* **Information given**:
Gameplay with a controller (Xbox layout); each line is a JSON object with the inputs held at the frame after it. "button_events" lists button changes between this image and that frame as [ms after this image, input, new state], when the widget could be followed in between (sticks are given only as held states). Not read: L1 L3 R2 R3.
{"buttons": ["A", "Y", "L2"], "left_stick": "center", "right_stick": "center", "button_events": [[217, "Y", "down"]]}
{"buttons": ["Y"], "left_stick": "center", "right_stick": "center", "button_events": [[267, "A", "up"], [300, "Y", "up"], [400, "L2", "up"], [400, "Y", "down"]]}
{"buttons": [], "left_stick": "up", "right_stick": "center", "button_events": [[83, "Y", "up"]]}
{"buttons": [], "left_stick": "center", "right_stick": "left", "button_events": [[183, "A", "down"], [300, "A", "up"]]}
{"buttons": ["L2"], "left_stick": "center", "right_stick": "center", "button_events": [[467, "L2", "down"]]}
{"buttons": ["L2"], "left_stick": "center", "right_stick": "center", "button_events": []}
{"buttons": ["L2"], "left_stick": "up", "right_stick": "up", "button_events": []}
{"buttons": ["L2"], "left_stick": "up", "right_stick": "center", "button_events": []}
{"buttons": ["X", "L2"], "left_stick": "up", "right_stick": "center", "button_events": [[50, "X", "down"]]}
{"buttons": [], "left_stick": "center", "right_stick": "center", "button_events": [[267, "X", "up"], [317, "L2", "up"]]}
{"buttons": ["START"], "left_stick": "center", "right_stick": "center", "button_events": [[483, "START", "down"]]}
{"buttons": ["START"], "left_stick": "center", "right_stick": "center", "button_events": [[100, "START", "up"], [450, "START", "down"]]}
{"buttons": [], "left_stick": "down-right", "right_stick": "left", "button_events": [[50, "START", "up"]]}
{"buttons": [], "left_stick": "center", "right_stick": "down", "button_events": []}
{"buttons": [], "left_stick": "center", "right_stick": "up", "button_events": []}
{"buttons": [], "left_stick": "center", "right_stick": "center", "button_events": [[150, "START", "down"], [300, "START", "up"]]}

* **Your task**: Print out each line of the data exactly.

* **Answer box**:
Gameplay with a controller (Xbox layout); each line is a JSON object with the inputs held at the frame after it. "button_events" lists button changes between this image and that frame as [ms after this image, input, new state], when the widget could be followed in between (sticks are given only as held states). Not read: L1 L3 R2 R3.
{"buttons": ["A", "Y", "L2"], "left_stick": "center", "right_stick": "center", "button_events": [[217, "Y", "down"]]}
{"buttons": ["Y"], "left_stick": "center", "right_stick": "center", "button_events": [[267, "A", "up"], [300, "Y", "up"], [400, "L2", "up"], [400, "Y", "down"]]}
{"buttons": [], "left_stick": "up", "right_stick": "center", "button_events": [[83, "Y", "up"]]}
{"buttons": [], "left_stick": "center", "right_stick": "left", "button_events": [[183, "A", "down"], [300, "A", "up"]]}
{"buttons": ["L2"], "left_stick": "center", "right_stick": "center", "button_events": [[467, "L2", "down"]]}
{"buttons": ["L2"], "left_stick": "center", "right_stick": "center", "button_events": []}
{"buttons": ["L2"], "left_stick": "up", "right_stick": "up", "button_events": []}
{"buttons": ["L2"], "left_stick": "up", "right_stick": "center", "button_events": []}
{"buttons": ["X", "L2"], "left_stick": "up", "right_stick": "center", "button_events": [[50, "X", "down"]]}
{"buttons": [], "left_stick": "center", "right_stick": "center", "button_events": [[267, "X", "up"], [317, "L2", "up"]]}
{"buttons": ["START"], "left_stick": "center", "right_stick": "center", "button_events": [[483, "START", "down"]]}
{"buttons": ["START"], "left_stick": "center", "right_stick": "center", "button_events": [[100, "START", "up"], [450, "START", "down"]]}
{"buttons": [], "left_stick": "down-right", "right_stick": "left", "button_events": [[50, "START", "up"]]}
{"buttons": [], "left_stick": "center", "right_stick": "down", "button_events": []}
{"buttons": [], "left_stick": "center", "right_stick": "up", "button_events": []}
{"buttons": [], "left_stick": "center", "right_stick": "center", "button_events": [[150, "START", "down"], [300, "START", "up"]]}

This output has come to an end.